Ćwiczyłam 5 serii po 5 ćwiczeń. W serii dwa z ciężarami (10kg). Wysoką intensywność robiłam 30 sek., A niską 15 sek.. Z każdą serią wyciskałam z siebie wszystko, ale widziałam, że robię coraz mniej pełne powtórzenia, bo nie dawałam rady (np.: Pompki pełne w 1 serii, a w 5 już pół pełne).

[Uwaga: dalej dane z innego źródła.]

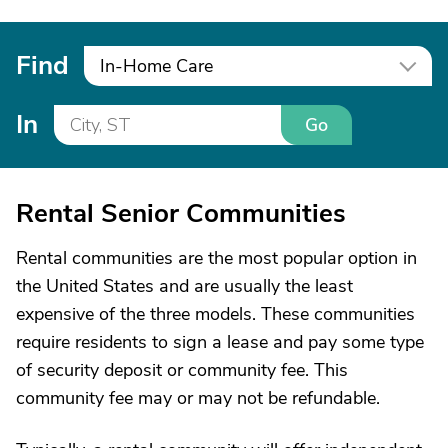
Find
In-Home Care
In
Go
Rental Senior Communities
Rental communities are the most popular option in
the United States and are usually the least
expensive of the three models. These communities
require residents to sign a lease and pay some type
of security deposit or community fee. This
community fee may or may not be refundable.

Kiedy skończyłam byłam mocno zdyszana, ale o mdłościach nie było mowy,za to widziałam za mgłą i czułam się "zamulona". O ile coś jest nie tak - jakie zmiany powinnam poczynić?
Jeśli chodzi o mój staż - z ruchem mam do czynienia ok.7 lat, pierwsze lata to mnóstwo aerobów, później spokojne hopsanie z hantlami, długa przerwa, ale ruch przez większość dnia (niska intensywność), chwilę temu ćwiczenia siłowe, a teraz chciałam przejść do interwałów na trochę (krótka redukcja).
Po 2 - Nie piję, nie palę, nie biorę, ale... Jestem uzależniona od ruchu. ;) Z tego względu chciałam wiedzieć czy mogę robić aeroby po 30 minut codziennie + 3-4 dni w tyg. HIIT (bo z tego co wiem więcej nie można ze względu na długość tlenowy - regenerację), nie tracąc tkanki mięśniowej, czy jest to niemożliwe? Jeżeli tak, to mam jakieś alternatywy?
Dziękuję wytrwałym za przeczytanie moich wywodów i proszę o pomoc. ;)
Pozdrawiam,
Paulina.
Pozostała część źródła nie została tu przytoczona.